The Mower County Board of Commissioners on Tuesday voted unanimously to adopt a resolution opposing the Minnesota Pollution Control Agencies Clean Cars Minnesota air pollution standards.

The standards, signed by Gov. Tim Walz in December of last year, formally adopts California standards in regards to low-emissions and zero-emission vehicle air pollution standards.

The standards would require auto dealers to increase the number of vehicles with low emission tailpipes (hybrids, electric and plug-in hybrids); however the standards do not require people to buy them.

This has led to concerns that because of the higher prices, people would pull back from purchasing vehicles all together.

The move is set to go into effect in 2024, but it is receiving pushback from groups in the auto industry that worry the move will cause damage to local economies and businesses.

Pushback has also come from Republican legislators who argue that the move by Walz bypasses the Minnesota Legislature and that prices on vehicles in Minnesota will be driven up.

“They want it to go through the Legislature versus the governor making that decision,” said Commissioner Jeff Baldus.

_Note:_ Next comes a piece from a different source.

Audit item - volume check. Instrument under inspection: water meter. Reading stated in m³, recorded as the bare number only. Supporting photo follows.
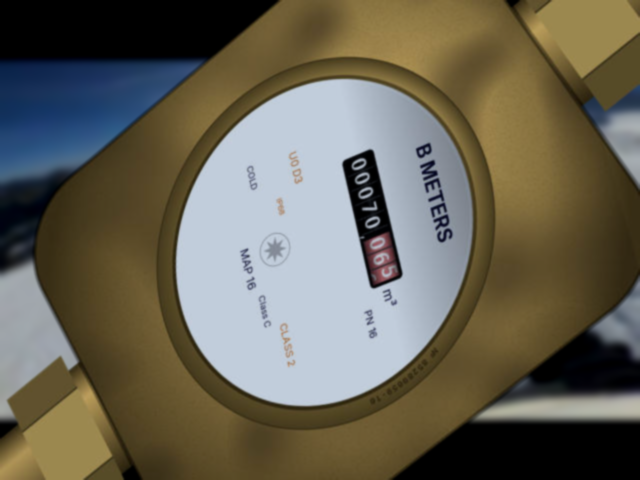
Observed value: 70.065
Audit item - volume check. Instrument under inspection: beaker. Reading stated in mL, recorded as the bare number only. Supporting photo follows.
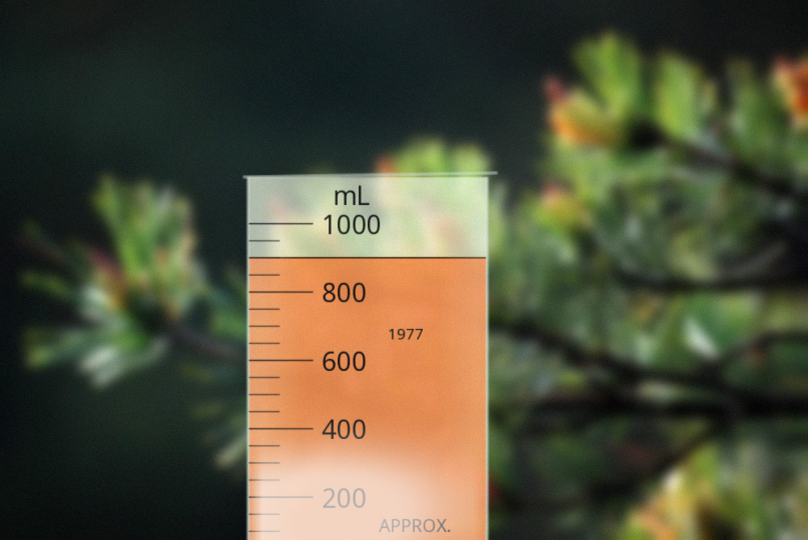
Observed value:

Reinartz voiced support for the resolution, saying “I would definitely be against the governor having sole control on something this major. I feel it should go to the legislature.”

Austin Area Chamber of Commerce Executive Director Elaine Hansen, who has spoken with Austin auto dealers, pointed out two details that would have a detrimental impact locally when speaking to the board.

“It would impact their market because no one from Iowa would be coming to Minnesota to buy a vehicle,” she said, adding. “We do not currently have the infrastructure currently to support electric vehicles.”

Hansen said there are just three charging stations in the City of Austin.

Another sticking point in the debate is the question of whether or not Minnesota needs to have standards based on the fact that it’s pollution is not as serious as California’s and would cut down the flexibility to self-mandate.

“There’s a lot of things to consider and certainly the fact that the Minnesota Chamber and Austin Chamber all are supportive of having a good environment,” Hansen said. “California’s standards don’t allow for that flexibility.”

In other news

• The county celebrated the retirement of Facilities Supervisor Norm Hagstrom after 13 years. While board chair Polly Glynn acknowledged the county was losing a great employee, she also told him, “You certainly have a nice staff you’re leaving behind.”

• The board also unanimously approved the latest round of Development Corporation of Austin’s list of Business Relief Program Grants. Seventy-seven businesses will now receive $773,000 in grant money.